Dataloader 20-times slower than loop variant for mini batch

While developing a mnist classifier I ran into a problem with performance. I thought, I’d try out the DataLoader since I’ve seen it in a online course being used. This resulted in and unbearably large performance difference, as seen in my benchmarks.

I benchmarked Gradient Descent and Mini-batch Gradient Descent, each with the loop and the train_loader(my dataloader instance) variant.

While I have managed to figure out, that I can increase the performance and thereby decrease the time by setting the num_workers of the dataloader to 8, it still performs poorly. Minibatch with TL on GPU takes about 1min20sec, which is somewhat equal to Minibatch with Loop on CPU, which can’t possibly be the best result achievable with the dataloader. Is there anything else i forgot to set on the dataloader? Or this is simple the reality of using the dataloader?
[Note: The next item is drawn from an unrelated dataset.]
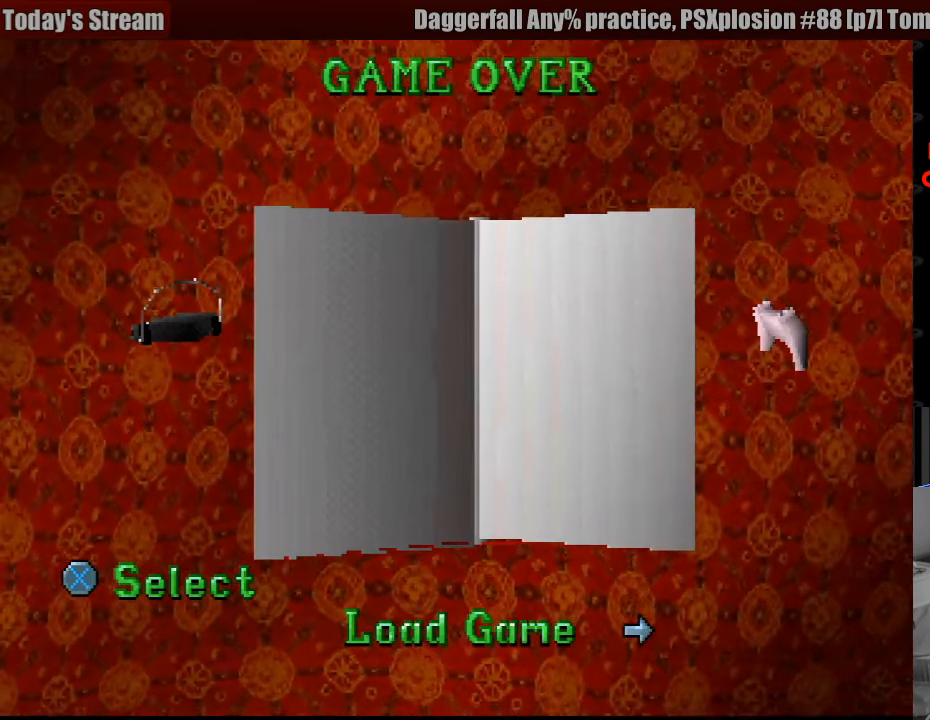
{"buttons": [], "events": []}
P.S. CPU=i7 8700k GPU=Aorus 1080 Ti

There really shouldn’t be as much difference between the two, both for the time and the accuracy :thinking: .

There a mistake in your code however. When testing the accuracy on the test set, you use the model in training mode. You should instead call model.eval() when evaluating only (so that train/eval sensitive layers like batch norm are set to eval mode) and also add with torch.no_grad() in the whole test_accuracy function (so that gradients don’t get computed). When you do that, you also need to call model.train() before training.

I’m not sure how this relates to your time and accuracy problem, particularly regarding the difference between using a loop and a data loader, but it’s the correct way of doing it and it might help :slight_smile: .